У Юлдашева тряслись губы, но он покорно, немного кособочась, выпрямился и развернул плечи, подставляя грудь. Силиян с подчёркнутой деловитостью выровнял свою жертву, аккуратно прицелился и пробил в центр груди, с такой силой, что карась грохнулся спиной об палубу. Годки, лениво наблюдавшие за происходящим, одобрительно закивали:

– Вырубил карася!

«Пробивать фанеру» – один из излюбленных «годковских» приёмов. Он почти не оставлял видимых следов побоев. Дело в том, что за явные следы так называемых «неуставных отношений»: синяк, рассеченную бровь или сломанную челюсть можно почти гарантированно поиметь проблемы со стороны Большого Зама. Ходили слухи, что одного годка с нашего корабля за сломанную карасю челюсть даже на два года в дисбат (дисциплинарный батальон) определили. А срок в дисбате в зачет службы не идёт. Тому потом остаток дослуживать пришлось. Поэтому годки и навострились маскироваться – бить не в челюсть, а в «фанеру». От частых экзекуций грудь карася, приобретала иссиня-желтый синячный цвет и болела так, что иногда думалось: лучше бы уж в челюсть били…

Силиян с интересом разглядывал корчившегося на палубе Юлдашева, как вдруг заметил меня, занесшего ногу на первую балясину трапа.

– Стоять, дух! Ходи сюда.

Внутри у меня всё ёкнуло. Я неуверенно сделал несколько шагов навстречу Силияну.

– Короче, Федя, этот Ялда мутный по жизни, – Силиян кивнул в сторону лежавшего на палубе карася и положил мне на плечо руку, – а ты, я вижу, шарящий дух. Я эту шрапнель жрать уже не могу – не лезет… Дуй в гарсунку, там, я слышал, кадетам макароны дают. Возьмешь. Скажи: для меня. И не дай бог, падла, залетишь…

Силиян мог этого и не говорить. Я и сам знал: лучше не залетать.

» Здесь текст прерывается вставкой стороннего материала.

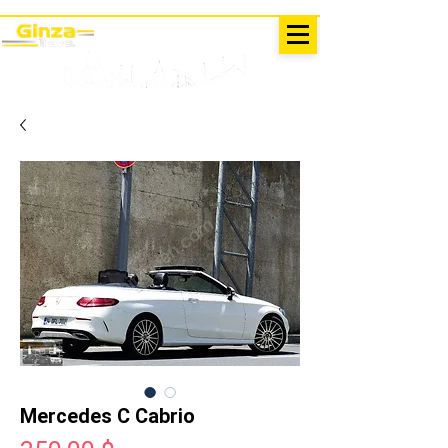
AUSFLÜGE IN DER TÜRKEI
Antalya - Kemer Ginza Travel
Speise
karte
Mercedes C Cabrio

В гарсунке, кухне для офицеров (по нашему, «кадетов»), работали «караси», отслужившие только на шесть месяцев больше, чем я. Этих шести месяцев было им, однако, достаточно, чтобы смотреть на меня с полным презрением; но далеко не достаточно, чтобы игнорировать Силияна, чьё имя, дважды употребленное мной всуе, произвело на гарсунщиков ожидаемый эффект. Нас, посыльных за офицерской хавкой, они воспринимали как личных врагов. За разбазаривание офицерских харчей им те могли голову оторвать. Но это было бы ничто по сравнению с праведным гневом голодного Силияна. Обреченно озираясь по сторонам, они бросили в протянутый мной полиэтиленовый пакет несколько шлепков тёплых слипшихся макарон.

– Ну, карась, смотри, не дай бог, сука, залетишь…

Они тоже могли этого не говорить. Оглядываясь по сторонам, я двинулся в обратный путь. Этот путь я нашёл бы с завязанными глазами: коридор, трап наверх, тамбур, верхняя палуба, трап вниз и – наш кубрик. Секунд сорок, не больше. Я зажал в руке мягкий тёплый пакет и со всех ног бросился по коридору прочь от гарсунки. Я взлетел по трапу наверх, распахнул броняшку (дверь), ведущую в тамбур, и… уткнулся лицом в несущую чесноком рожу Большого Зама. У него особенно была развита присущая всем политработникам способность появляться в ненужном месте в ненужное время.